(Source material)
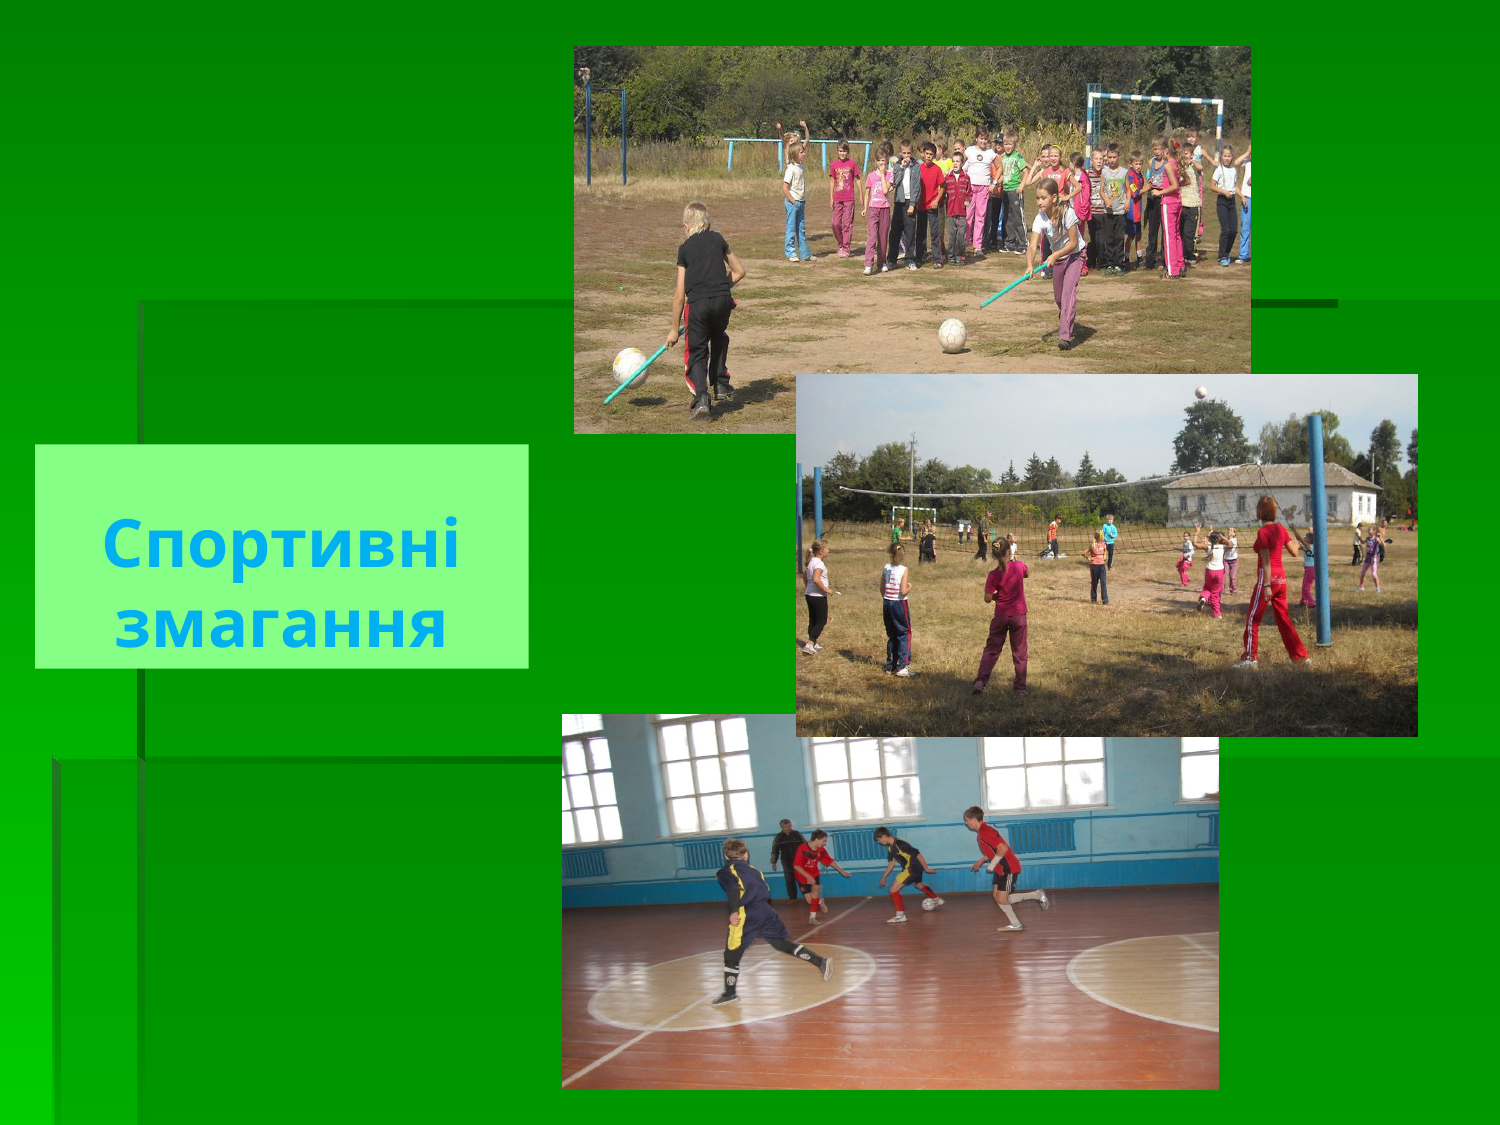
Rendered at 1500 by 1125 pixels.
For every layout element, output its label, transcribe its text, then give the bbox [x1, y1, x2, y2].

--

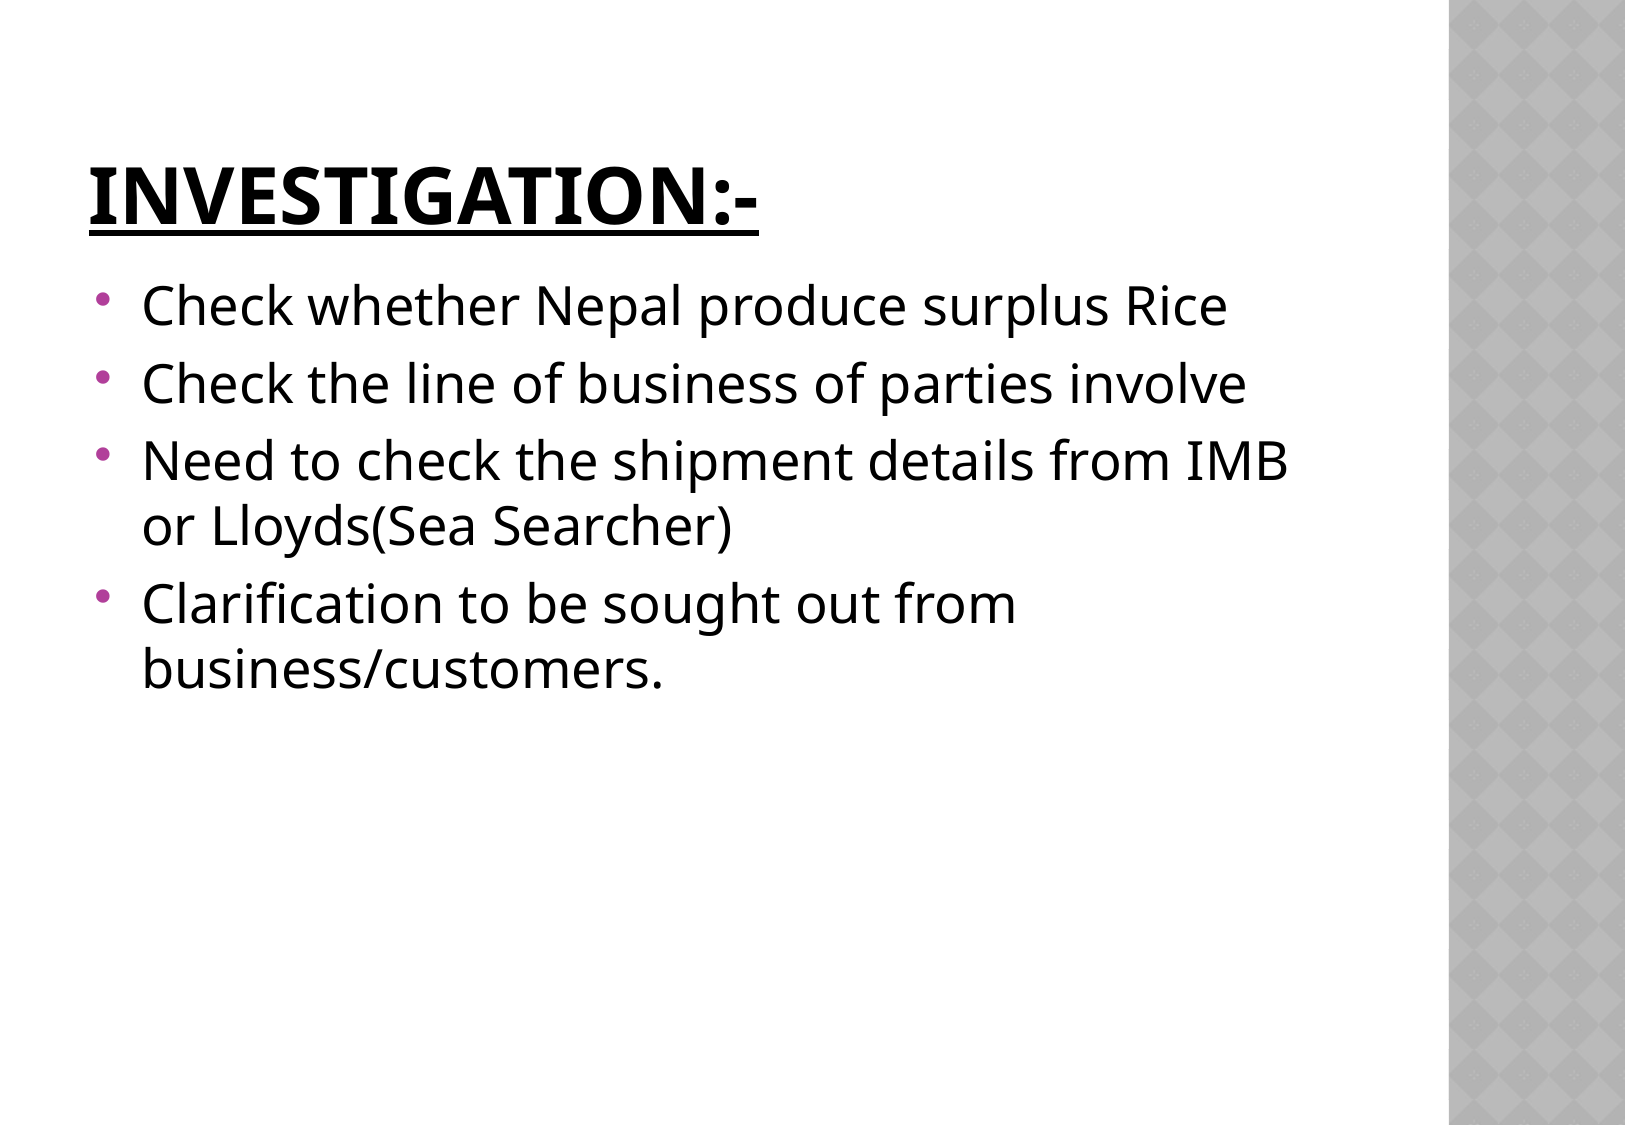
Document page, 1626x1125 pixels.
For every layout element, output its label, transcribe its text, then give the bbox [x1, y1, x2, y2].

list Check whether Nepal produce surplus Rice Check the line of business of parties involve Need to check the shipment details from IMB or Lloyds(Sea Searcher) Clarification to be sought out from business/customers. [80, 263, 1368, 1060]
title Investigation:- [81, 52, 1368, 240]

(Task to complete) Copy each line from the records above that includes the string "pixels".

(Written solution)
Rendered at 1500 by 1125 pixels.
Document page, 1626x1125 pixels.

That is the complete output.